Par exemple, dans le cas d’une poursuite en contrefaçon d’une marque de commerce, le requérant doit notamment démontrer que (1) le contrefacteur a employé la marque en tant que marque de commerce en liaison avec ses propres biens et services, et (2) qu’il y a confusion quant à l’origine des biens et services du contrefacteur. La confusion est évaluée selon le standard de la première impression d’un consommateur moyen au souvenir imparfait. Ainsi, si une personne crée une marque parodique sans pourtant l’utiliser dans le cours normal des affaires en liaison avec des biens et services afin de distinguer leur origine, il n’y a pas de contrefaçon. C’était notamment le cas dans Michelin c. Caw, où la Cour fédérale a confirmé que l’utilisation par un syndicat d’une parodie du fameux Bibendum (le « bonhomme Michelin »), l’air défiant et prêt écraser des employés, sur des pamphlets ne constitue pas un emploi de la marque au sens de la Loi sur les marques de commerce. De même, s’il est démontré que le consommateur moyen réalise qu’une marque n’est que la parodie d’une autre et donc, que les biens du parodiste ne proviennent pas du détenteur de la marque originale, le critère de confusion ne peut être satisfait et le recours en contrefaçon doit échouer.

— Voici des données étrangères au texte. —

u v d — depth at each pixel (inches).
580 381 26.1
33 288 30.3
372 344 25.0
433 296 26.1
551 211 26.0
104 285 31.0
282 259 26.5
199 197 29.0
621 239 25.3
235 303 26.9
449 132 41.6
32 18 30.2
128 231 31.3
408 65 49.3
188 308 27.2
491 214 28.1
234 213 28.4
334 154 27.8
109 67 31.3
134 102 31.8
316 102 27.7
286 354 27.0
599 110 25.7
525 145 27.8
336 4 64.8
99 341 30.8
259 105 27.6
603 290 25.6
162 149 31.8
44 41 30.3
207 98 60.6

Dans le cas de « Dumb Starbucks Coffee », de bons arguments pourraient être avancés à l’effet qu’il y a contrefaçon. D’abord, la marque Starbucks semble être employée en tant que marque de commerce. Ensuite, l’existence de confusion peut être supportée par le fait que la marque Starbucks est bien connue et distinctive, les biens offerts sont identiques et l’environnement du café parodique reproduit presque intégralement les éléments distinctifs des véritables cafés Starbucks.

Une autre avenue serait un recours en dépréciation de l’achalandage en vertu de l’article 22 de la Loi sur les marques de commerce. Cet article permet au détenteur d’une marque enregistrée de poursuivre quiconque utilise sa marque de sorte à déprécier la valeur de son achalandage. Encore là, le requérant doit démontrer que le contrefacteur a employé sa marque en liaison avec des biens et services dans la pratique normale du commerce. Ainsi, une marque parodiée qui n’est pas employée commercialement échapperait à un recours en dépréciation de l’achalandage. Ce recours serait probablement intéressant dans le cas de Starbucks, compte tenu de l’utilisation commerciale de la marque Starbucks et de la dilution causée par le « Dumb Starbucks Coffee ».

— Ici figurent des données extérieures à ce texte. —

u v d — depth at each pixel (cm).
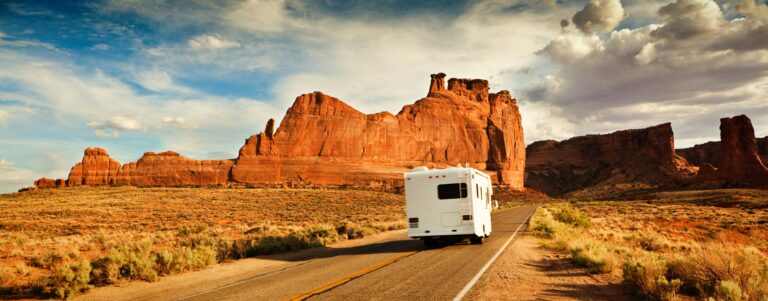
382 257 1473
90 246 2147
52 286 1084
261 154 13625
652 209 5984
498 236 2231
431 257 1421
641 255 1215
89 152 13675
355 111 14812
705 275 776
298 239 2034
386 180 13962
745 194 9194
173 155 13800
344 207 7550
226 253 1639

En somme, il ne suffit pas de s’auto-proclamer parodiste pour bénéficier de l’exception d’utilisation équitable et profiter de la valeur de la propriété intellectuelle d’autrui en toute impunité. Sinon, à quand un restaurant Moronic McDonald’s, des meubles Idiot IKEA, des yogourts Dimwitted Danone, un camion Foolish Ford, ou des céréales Cretinous Kellogg’s ?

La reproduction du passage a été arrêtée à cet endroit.